Dryden, Ontario, Canada is where the rugged beauty of Ontario meets the bright lights of city life. It is a vibrant urban community surrounded by the unsurpassed beauty of the boreal forest, freshwater lakes and spectacular vistas. It is also home to a unique water's-edge hangar equipped with a hydraulic door by Schweiss Doors of Fairfax, MN.
Dryden was founded in 1895 as an agricultural community by John Dryden, Ontario's Minister of Agriculture. Pulp and Paper came to the town in 1910 and remains important to the region. Situated midway between Winnipeg and Thunder Bay on Wabigoon Lake, Dryden is the second-largest city in the Kenora District of Northwestern Ontario and the smallest community in the entire province to be designated as a city. With a population of 8,195, it is secluded yet readily accessible by both car and plane.
Dryden Regional Airport is the primary landing spot for large aircraft, but the skies around Dryden are buzzing with smaller aircraft, many of which have floats to land on the hundreds of area lakes used for fishing, hunting, recreation and tourist trade.
Originally from Newman, Illinois, where he still has a farm, Steve Riggins and his wife, Ellen, set their sights north to Dryden.
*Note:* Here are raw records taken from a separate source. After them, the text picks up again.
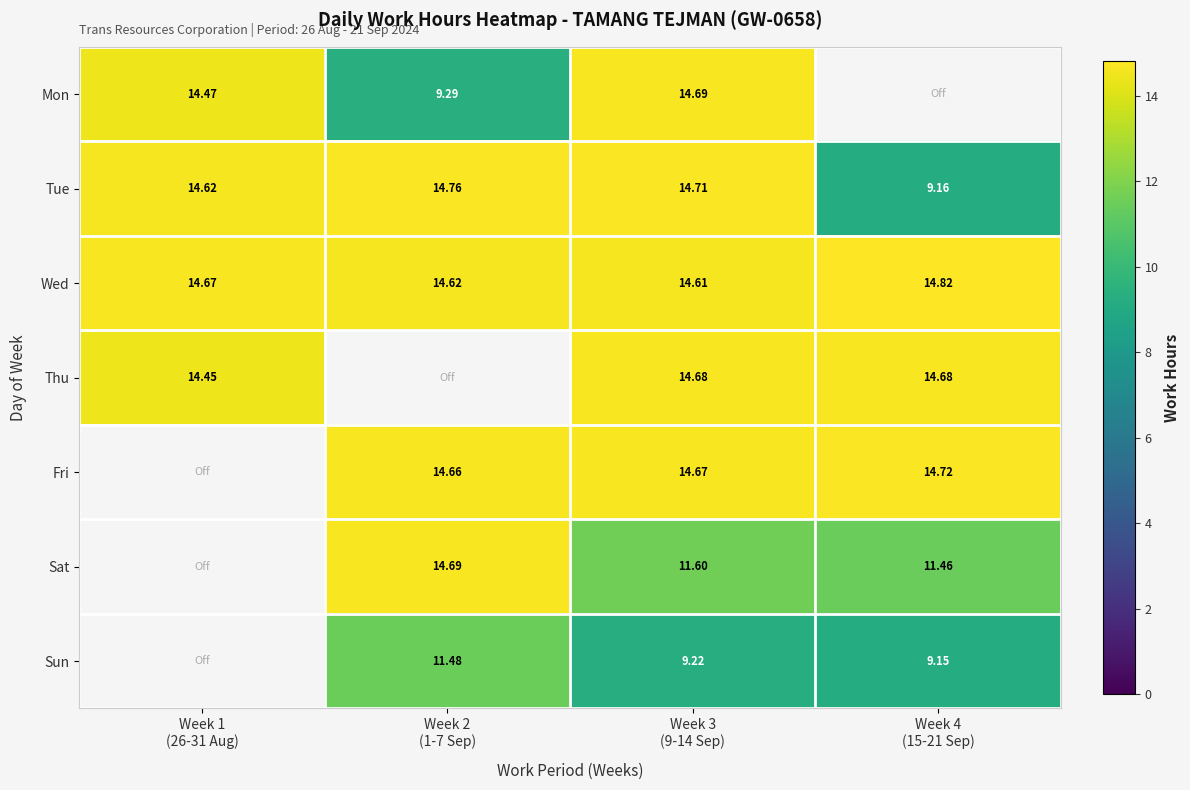

What is the difference between the second highest and second lowest values in the Wed series?

0.1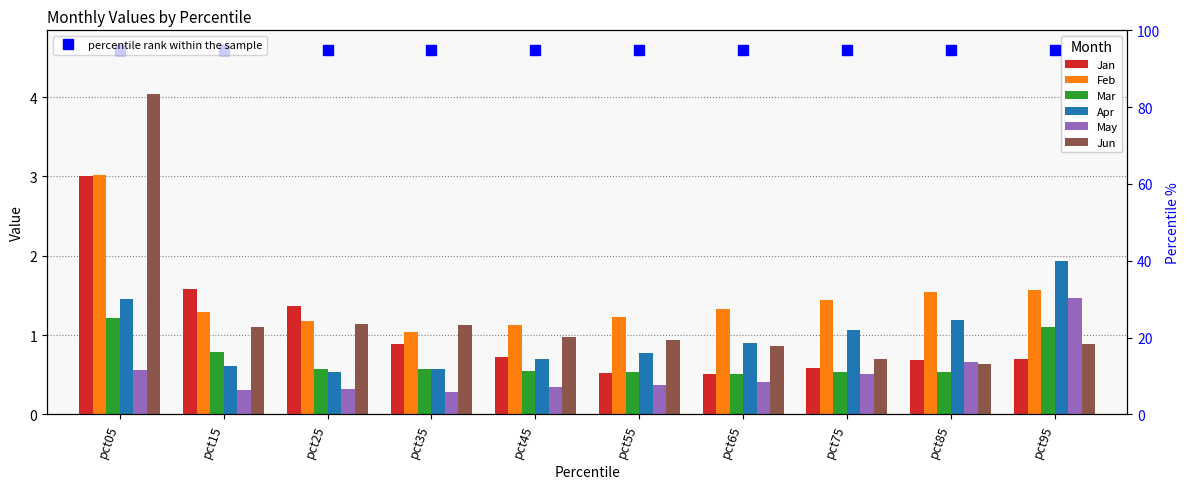

What is the approximate value of Jun at pct05?

4.0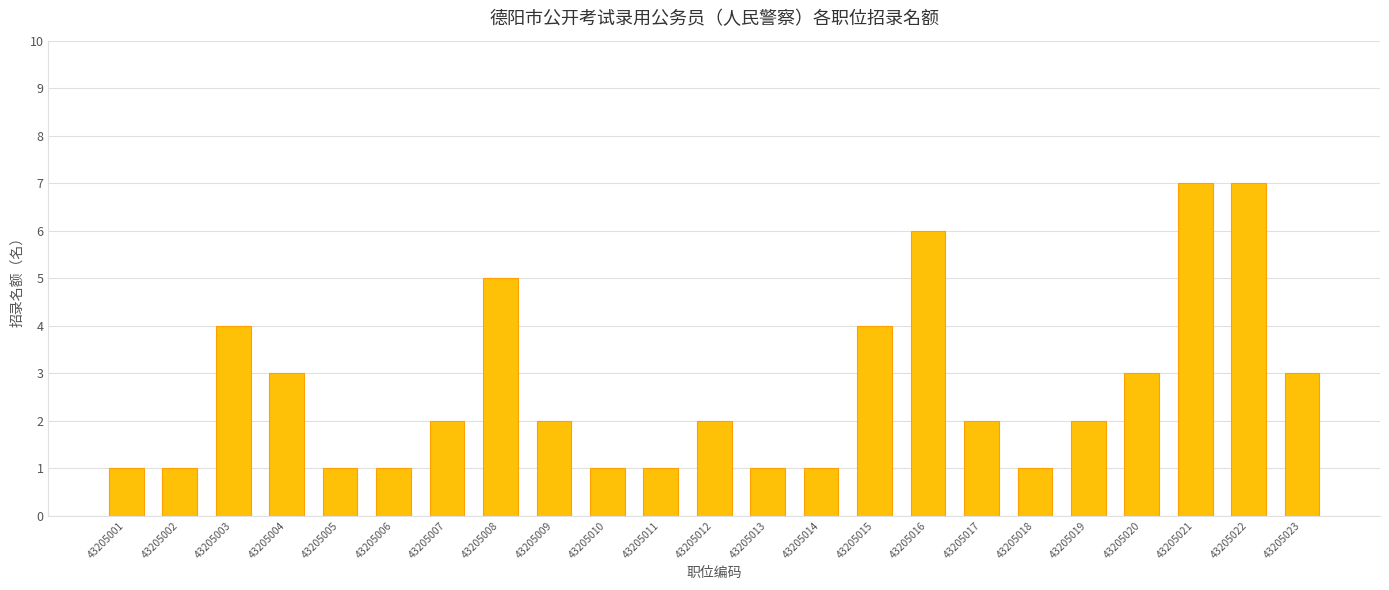

Is it true that the value at 43205001 is 1?

True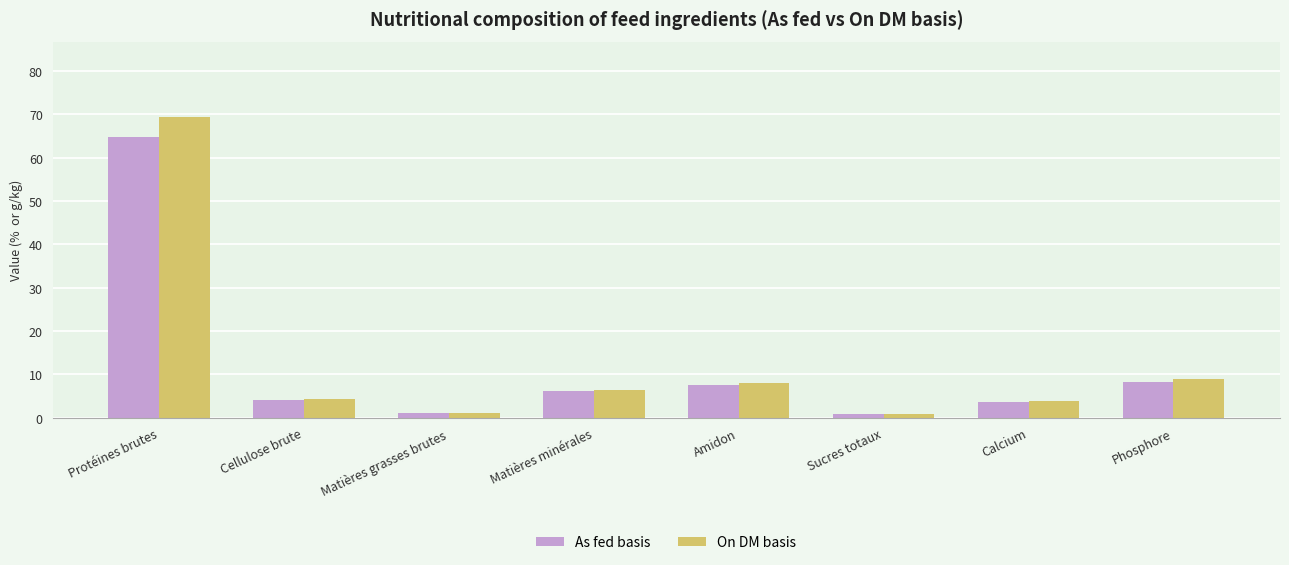

What is the label of the 7th bar from the left?

Calcium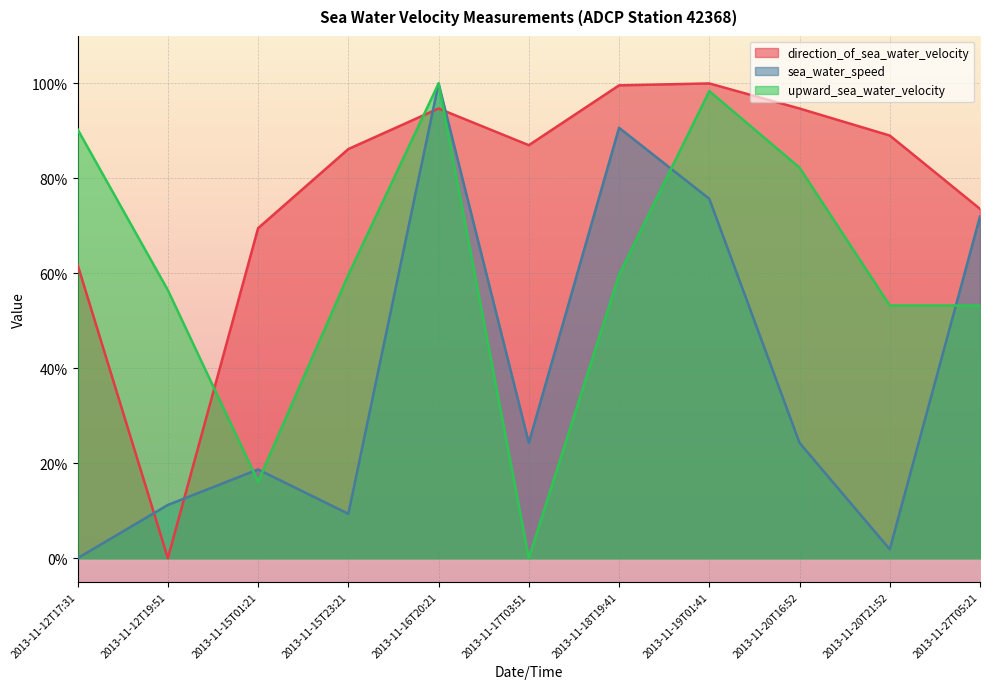

Which has a higher value, 2013-11-16T20:21 or 2013-11-19T01:41?

2013-11-19T01:41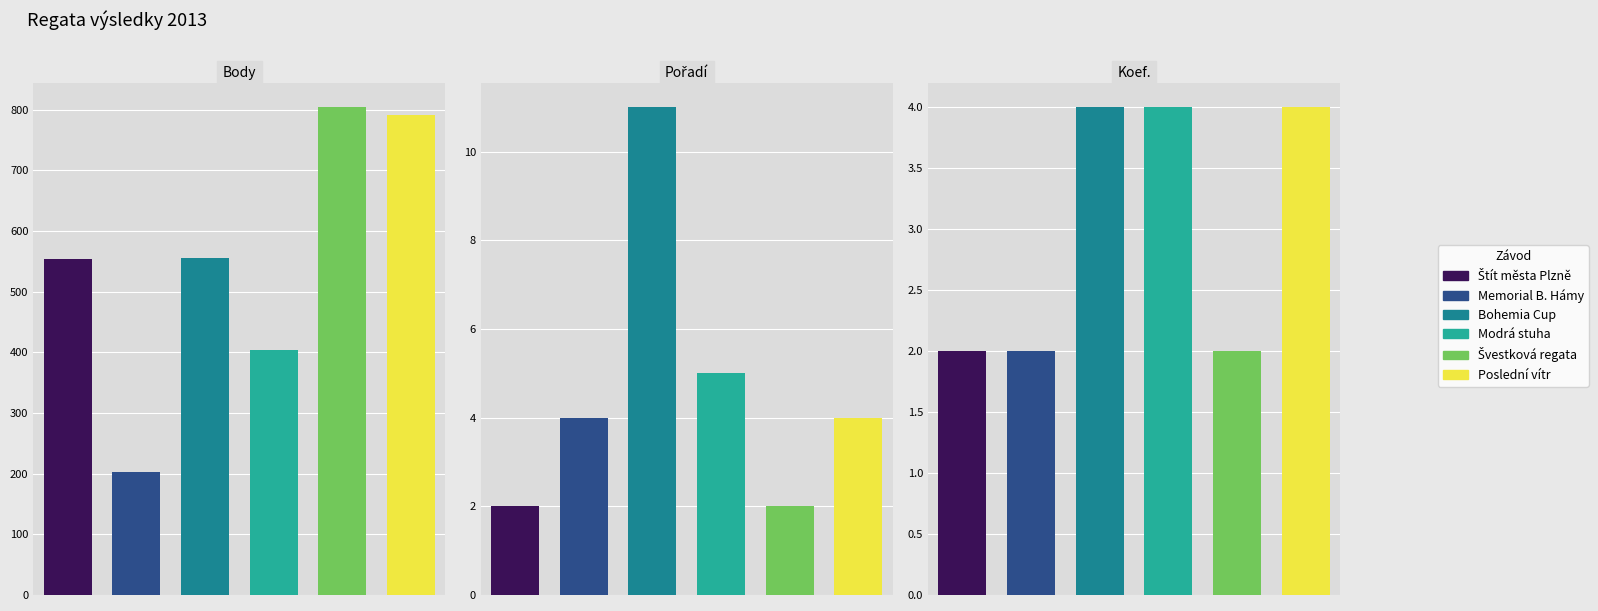

Where is Koef. nearest to the value 3?

Bolevecký rybník
(Štít města)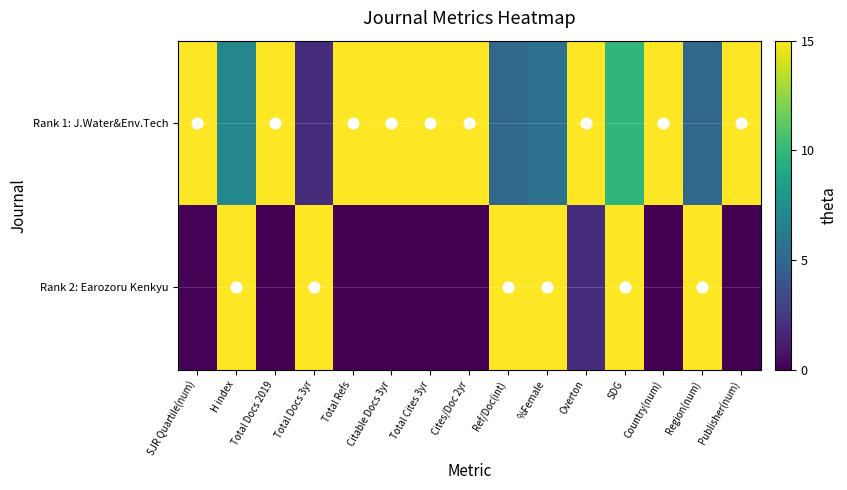

Count the number of categories in the chart.

15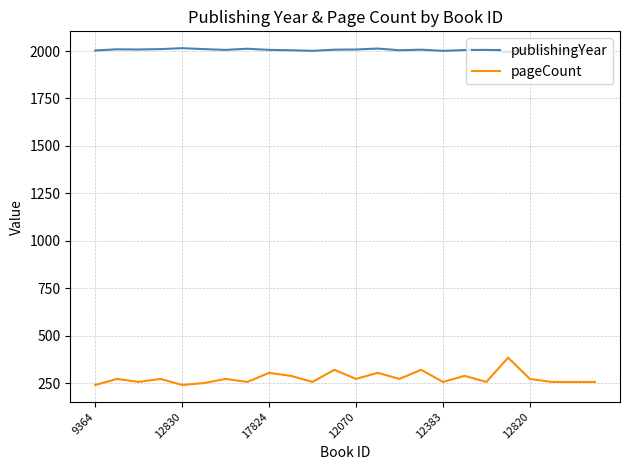

List the series in order of their peak value, lowest first.

pageCount, publishingYear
With a love of fishing and hunting, his Cessna 185 floatplane and boat are at the ready, and now he has a new hangar with a Schweiss hydraulic door on it so he can wheel his floatplane and boat right in from the lake in no time at all.
“We’re now permanent residents in Canada; we immigrated from Illinois, but I still have the farming operation in Illinois and go back there for planting and harvesting seasons. We bought a cottage in 2003 and moved up here in 2007. My wife and I are both outdoors people and have fished in Canada for years,” said Riggins. “Canada just seemed like a good choice for us to go where he have unlimited fishing and hunting opportunities. There’s almost as much water as there is land and there are moose up here, something we didn’t have in Illinois.
“I originally hangared my plane at the Dryden airport. We are now at Inorwic Lake, a fair lake for fishing. It's our base of operations where I can spread out to wherever I choose. I’ve had other planes, a 182 and a Super Cub, but now I only have the 185,” said Riggins.
Riggins said he configured his 40' x 50' hangar to meet the specs for a 48'-wide x 15.5-high Schweiss hydraulic door. It was not something he was familiar with, but he'd seen his share of bifold doors, both on his farm at the airport.
“I never had a hydraulic door before; I wanted to try one," he said. "Headroom was the main factor in my choosing a hydraulic door. I had a hangar in Dryden with bifolds on each end that came with the building. I have another brand door down on the farm,” he said. “Schweiss is one of the main door companies and I was familiar with them. I helped an area contractor install the door.”
Despite Schweiss' reputation, Riggins originally tried buying a hydraulic door from a Schweiss competitor. The door cost less and he paid for it upfront. The company, however, folded before the door was delivered, leaving Riggins with nothing but a bankruptcy notice to show for his money.
Gaining access to the building by boat or plane is easy, thanks to the door's remote control operation. “The remote opener is real handy," Riggins said. "If I ordered another door it would have that. I’ve got a remote on the plane and boat rail systems too. It’s pretty slick."
Riggins said the door arrived on time and in good condition. There were no issues with it and he said working hand-in-hand with the people at Schweiss Doors was a good experience.